Tilam Upih

termahar logo griyokulo

MAHAR : Rp.2,850.000 ,- (TERMAHAR) Mr. NS Semarang


keris tilam upih cirebon keris cirebonan

warangka prahu warangka praon

  1. Kode : GKO-79
  2. Dhapur : Tilam Upih
  3. Pamor : Pedaringan kebak
  4. Tangguh : Madura Abad XVII
  5. Panjang Bilah :  36,5 cm
  6. Panjang Pesi : 7,5 cm
  7. Panjang Total : 44 cm
  8. Asal-usul Pusaka : Bantul, Yogyakarta

warangka prau rikatkatalog keris cirebon

 

Ulasan :

Pusaka itu berdhapur Tilam Upih, mindset tersebut seperti sudah mendarah daging di kalangan masyarakat perkerisan, karena selain paling popular, banyak dijumpai juga sering digunakan sebagai pusaka keluarga yang diberikan turun temurun. Pusaka dalam Kamus Bahasa Indonesia berarti sesuatu yang berharga dan memberi manfaat. Namun demikian, manfaat itu hanya diperoleh bagi yang mengetahui makna atau pesan yang tersirat dalam wujud keris itu. Keris sebagai hasil karya kebudayaan di masa lampau memiliki wujud dan pesan simbolik, perlambang dari doa atau pesan budi luhur yang disampaikan secara turun temurun antar generasi. Mengapa sebuah pusaka turun temurun hanya berdhapur sederhana?

• **Tugas Latihan**
1. Tolong salin persis bagian teks keris Tilam Upih dari "warangka prau rikatkatalog" hingga "hanya berdhapur sederhana?".
2. Jawab pertanyaan berikut berdasarkan teks keris Tilam Upih.
(a) Berapa panjang bilah keris tersebut?
(b) Dari mana asal-usul pusaka tersebut?
(c) Apa arti pusaka menurut Kamus Bahasa Indonesia?
3. Tentukan apakah setiap pernyataan di bawah ini sesuai dengan teks keris Tilam Upih, lalu kutip kata-kata teks yang menentukannya.
(a) Pamor keris ini adalah Pedaringan kebak.
(b) Tangguh keris ini adalah Madura abad XVIII.
(c) Manfaat pusaka dapat diperoleh siapa saja.

[Data yang dikumpulkan]
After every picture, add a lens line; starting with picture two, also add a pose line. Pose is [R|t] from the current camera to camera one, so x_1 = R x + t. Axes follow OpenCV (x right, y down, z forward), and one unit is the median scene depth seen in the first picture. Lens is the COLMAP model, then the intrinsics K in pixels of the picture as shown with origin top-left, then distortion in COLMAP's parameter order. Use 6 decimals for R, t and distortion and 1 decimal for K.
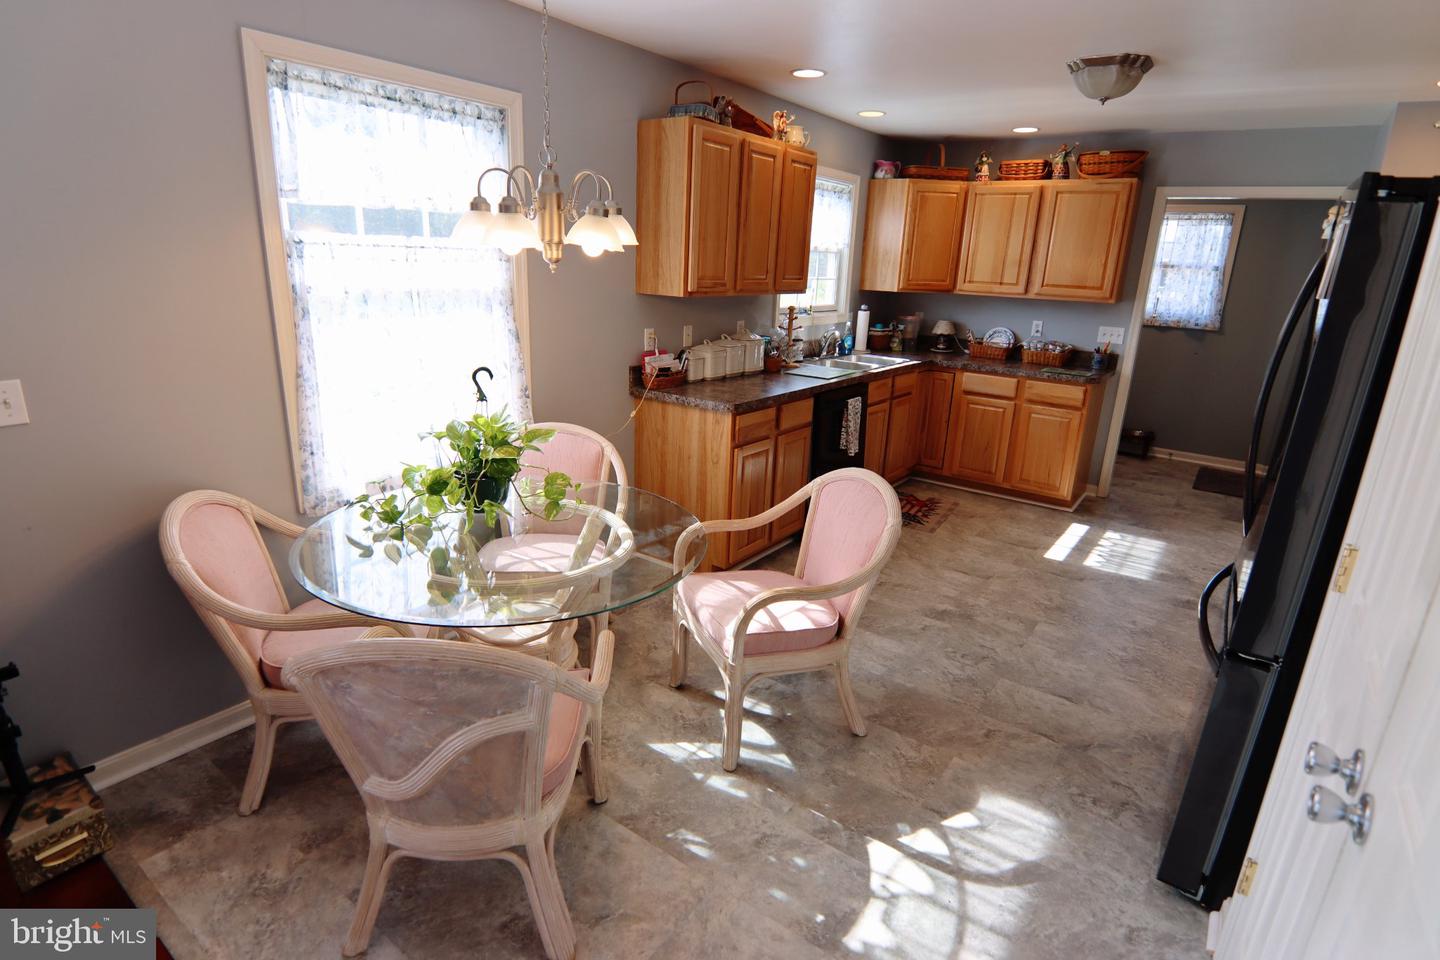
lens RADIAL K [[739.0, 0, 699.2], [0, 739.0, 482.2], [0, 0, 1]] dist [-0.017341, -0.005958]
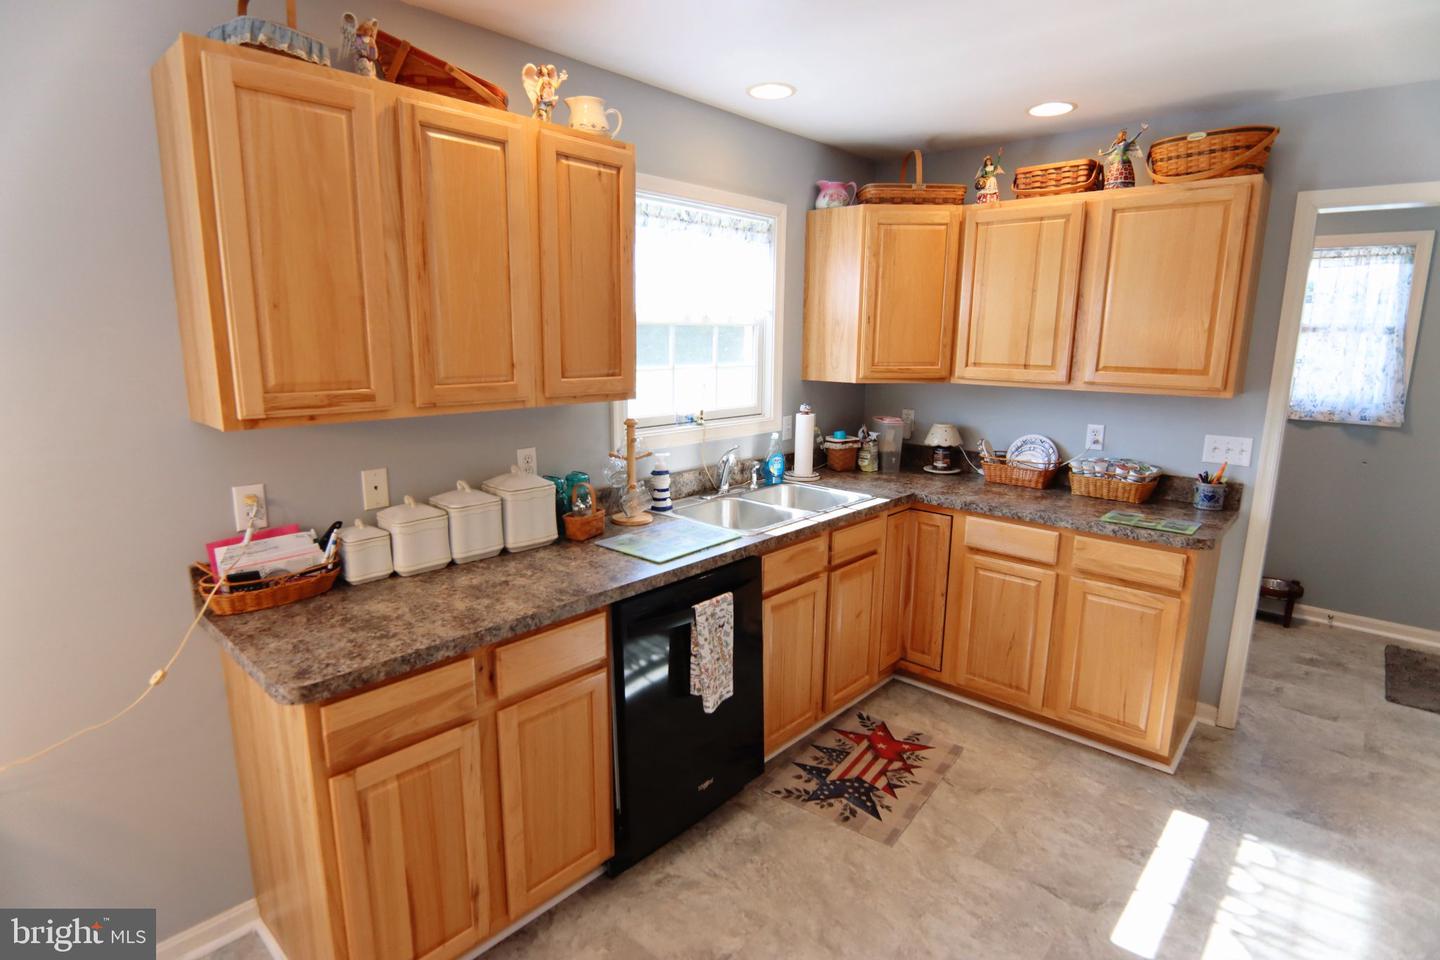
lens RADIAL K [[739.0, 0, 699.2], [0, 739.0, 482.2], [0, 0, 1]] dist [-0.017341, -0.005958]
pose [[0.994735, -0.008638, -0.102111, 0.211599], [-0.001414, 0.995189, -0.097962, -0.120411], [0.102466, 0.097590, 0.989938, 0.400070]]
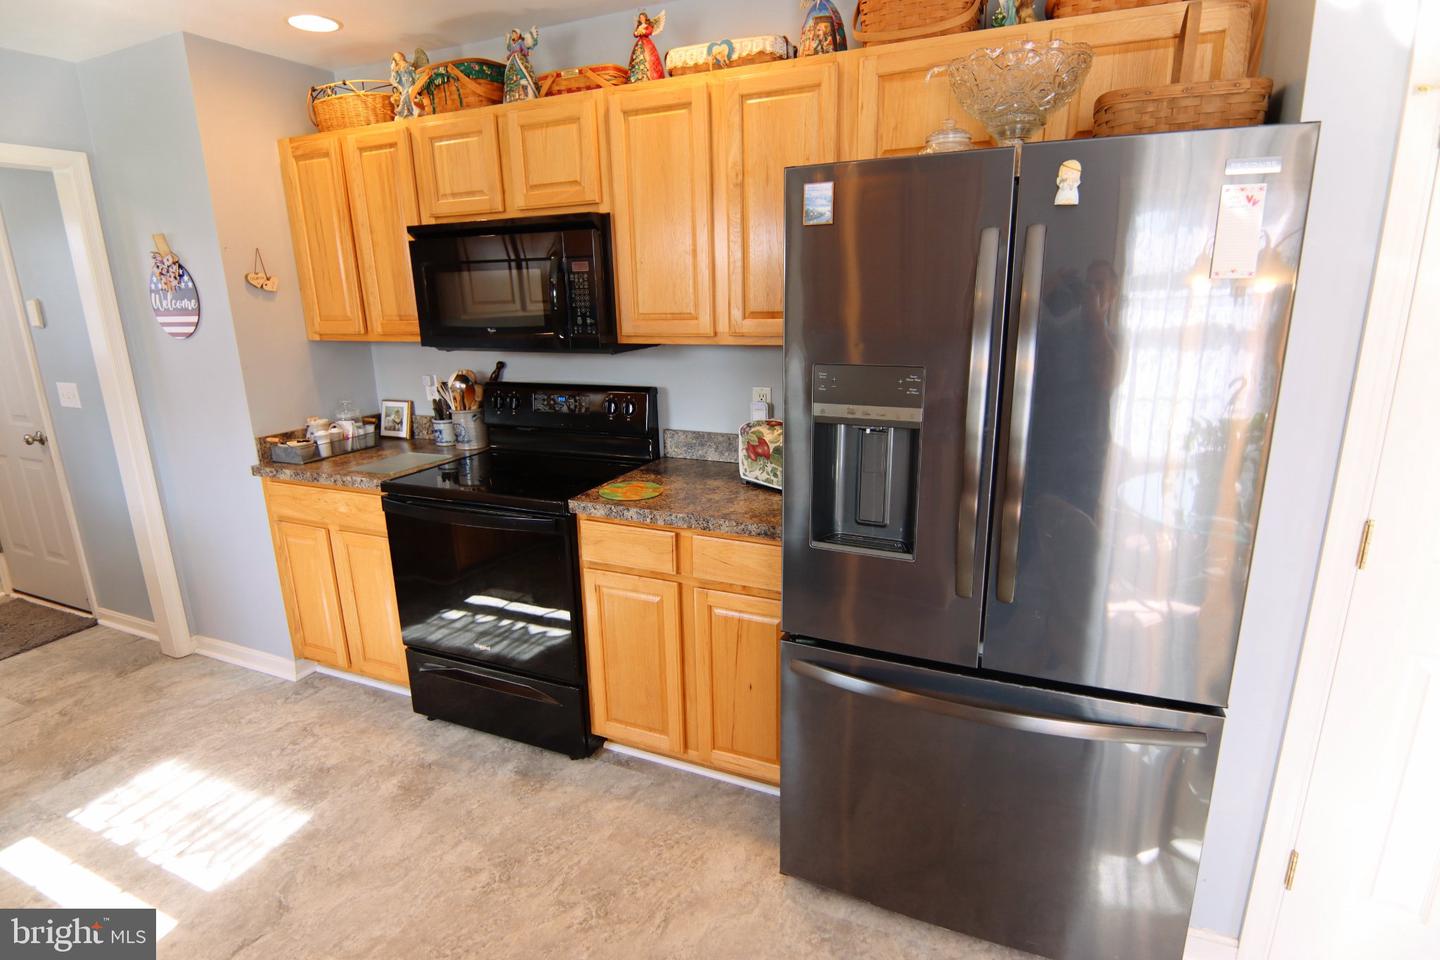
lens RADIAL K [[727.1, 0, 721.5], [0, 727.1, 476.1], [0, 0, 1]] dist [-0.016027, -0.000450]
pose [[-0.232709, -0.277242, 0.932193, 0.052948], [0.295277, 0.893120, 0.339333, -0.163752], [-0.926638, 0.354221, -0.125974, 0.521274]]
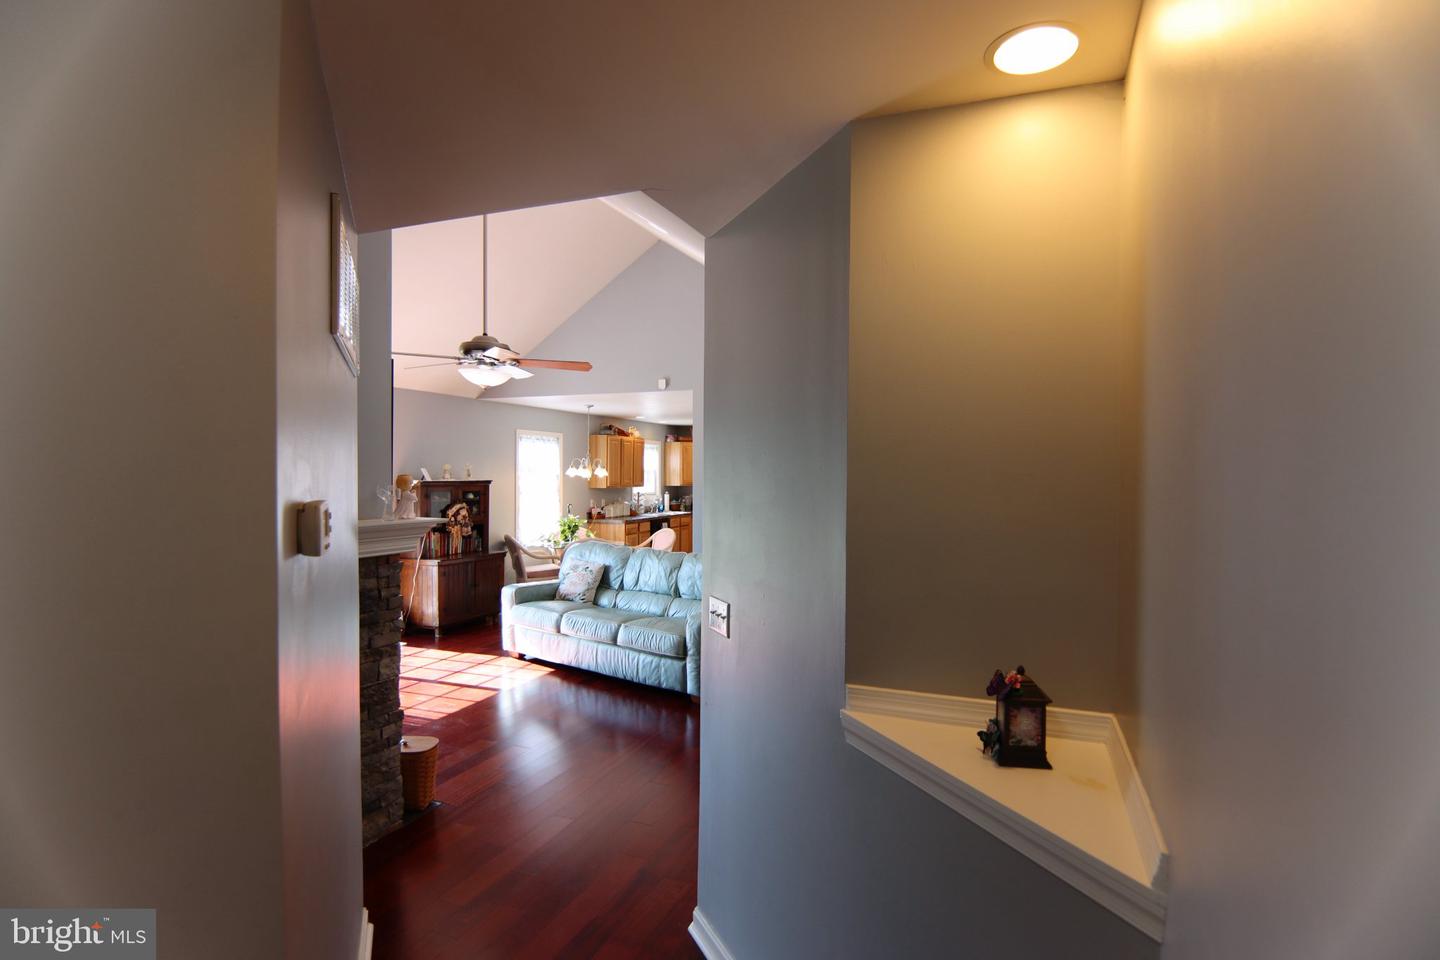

• **Kunci Jawaban**
1.
warangka prau rikatkatalog keris cirebon

 

Ulasan :

Pusaka itu berdhapur Tilam Upih, mindset tersebut seperti sudah mendarah daging di kalangan masyarakat perkerisan, karena selain paling popular, banyak dijumpai juga sering digunakan sebagai pusaka keluarga yang diberikan turun temurun. Pusaka dalam Kamus Bahasa Indonesia berarti sesuatu yang berharga dan memberi manfaat. Namun demikian, manfaat itu hanya diperoleh bagi yang mengetahui makna atau pesan yang tersirat dalam wujud keris itu. Keris sebagai hasil karya kebudayaan di masa lampau memiliki wujud dan pesan simbolik, perlambang dari doa atau pesan budi luhur yang disampaikan secara turun temurun antar generasi. Mengapa sebuah pusaka turun temurun hanya berdhapur sederhana?

2.
(a) 36,5 cm
(b) Bantul, Yogyakarta
(c) Sesuatu yang berharga dan memberi manfaat

3.
(a) Ya: "Pamor : Pedaringan kebak"
(b) Tidak: "Tangguh : Madura Abad XVII"
(c) Tidak: "manfaat itu hanya diperoleh bagi yang mengetahui makna atau pesan yang tersirat dalam wujud keris itu"